On January 2, 2009, the Wall Street Journal ran a story on the possibility of the FDIC agreeing to assume future losses on the troubled assets of a failed institutions. The FDIC has used versions of the loss-sharing model several times last year, but with the exception of the initial attempt to rescue Wachovia, only as part of the receivership of a failed institution.
“It is something that we plan on doing in the future where it’s appropriate,” says Herb Held, assistant director in the FDIC’s division of resolutions and receiverships. “I think it’s a good deal for everybody: the FDIC, the acquiring bank and the borrowers. It keeps the assets where they were.”
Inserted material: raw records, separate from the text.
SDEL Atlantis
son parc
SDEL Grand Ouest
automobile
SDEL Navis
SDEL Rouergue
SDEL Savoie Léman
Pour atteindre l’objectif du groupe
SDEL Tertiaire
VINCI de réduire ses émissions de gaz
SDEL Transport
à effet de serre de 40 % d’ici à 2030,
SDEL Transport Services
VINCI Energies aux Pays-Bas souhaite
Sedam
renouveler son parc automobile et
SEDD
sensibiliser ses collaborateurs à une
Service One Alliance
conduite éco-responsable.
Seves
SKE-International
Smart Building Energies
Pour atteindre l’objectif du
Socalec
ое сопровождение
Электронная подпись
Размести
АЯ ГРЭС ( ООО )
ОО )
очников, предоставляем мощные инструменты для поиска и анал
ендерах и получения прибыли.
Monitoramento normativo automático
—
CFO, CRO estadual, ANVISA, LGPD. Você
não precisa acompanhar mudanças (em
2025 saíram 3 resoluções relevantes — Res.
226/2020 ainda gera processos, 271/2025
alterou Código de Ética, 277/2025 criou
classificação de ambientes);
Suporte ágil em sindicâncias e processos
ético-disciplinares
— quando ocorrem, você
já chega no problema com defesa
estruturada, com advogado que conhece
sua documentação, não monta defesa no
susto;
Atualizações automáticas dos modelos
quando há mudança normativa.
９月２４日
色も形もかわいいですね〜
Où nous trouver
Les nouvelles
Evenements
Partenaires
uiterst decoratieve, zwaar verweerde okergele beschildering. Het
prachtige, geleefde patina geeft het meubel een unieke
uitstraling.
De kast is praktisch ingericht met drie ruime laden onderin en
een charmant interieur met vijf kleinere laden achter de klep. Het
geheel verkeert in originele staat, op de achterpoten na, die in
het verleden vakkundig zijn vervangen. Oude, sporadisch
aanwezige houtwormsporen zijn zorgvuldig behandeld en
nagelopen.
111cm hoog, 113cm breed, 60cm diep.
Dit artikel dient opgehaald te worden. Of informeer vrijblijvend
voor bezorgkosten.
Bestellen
This leaves open the question of whether the FDIC will begin using a loss-sharing approach to facilitate open bank transactions. Some advisers believes that the FDIC will use this approach to effectively entice sound financial institutions to purchase struggling banks, or those which may be in imminent danger of failing. While there is no existing precedent during this period of economic turmoil, open bank assistance was a well regarded and oft used solution in earlier troubled times. Where FDIC does provide stop loss or other support, it comes ahead of shareholders in the troubled institution, so it does not help shareholders in most instances; however, it does prevent the extra disruption of a failure. Traditionally, FDIC officials informally estimated the additional loss upon a failure was at least 15% higher than the loss where the troubled bank is acquired by a healthy bank in an open bank transaction. As a result, properly structured stop loss or other assistance programs should save the deposit insurance fund real dollars.
For now, the FDIC appears tied to the position that it can only offer loss-sharing following receivership and a full auction of the troubled or failing institution in order to comply with its legal obligation to provide the least-costly solution. If a tangible proposal for a loss sharing were presented to a regional FDIC office, such a proposal would be have to be structured to assure “least costly” status and would be forwarded to DC for review.
Accordingly, we recommend that neither acquiring banks, nor troubled institutions looking to be acquired, put too many eggs in the basket hoping for FDIC loss-sharing assistance.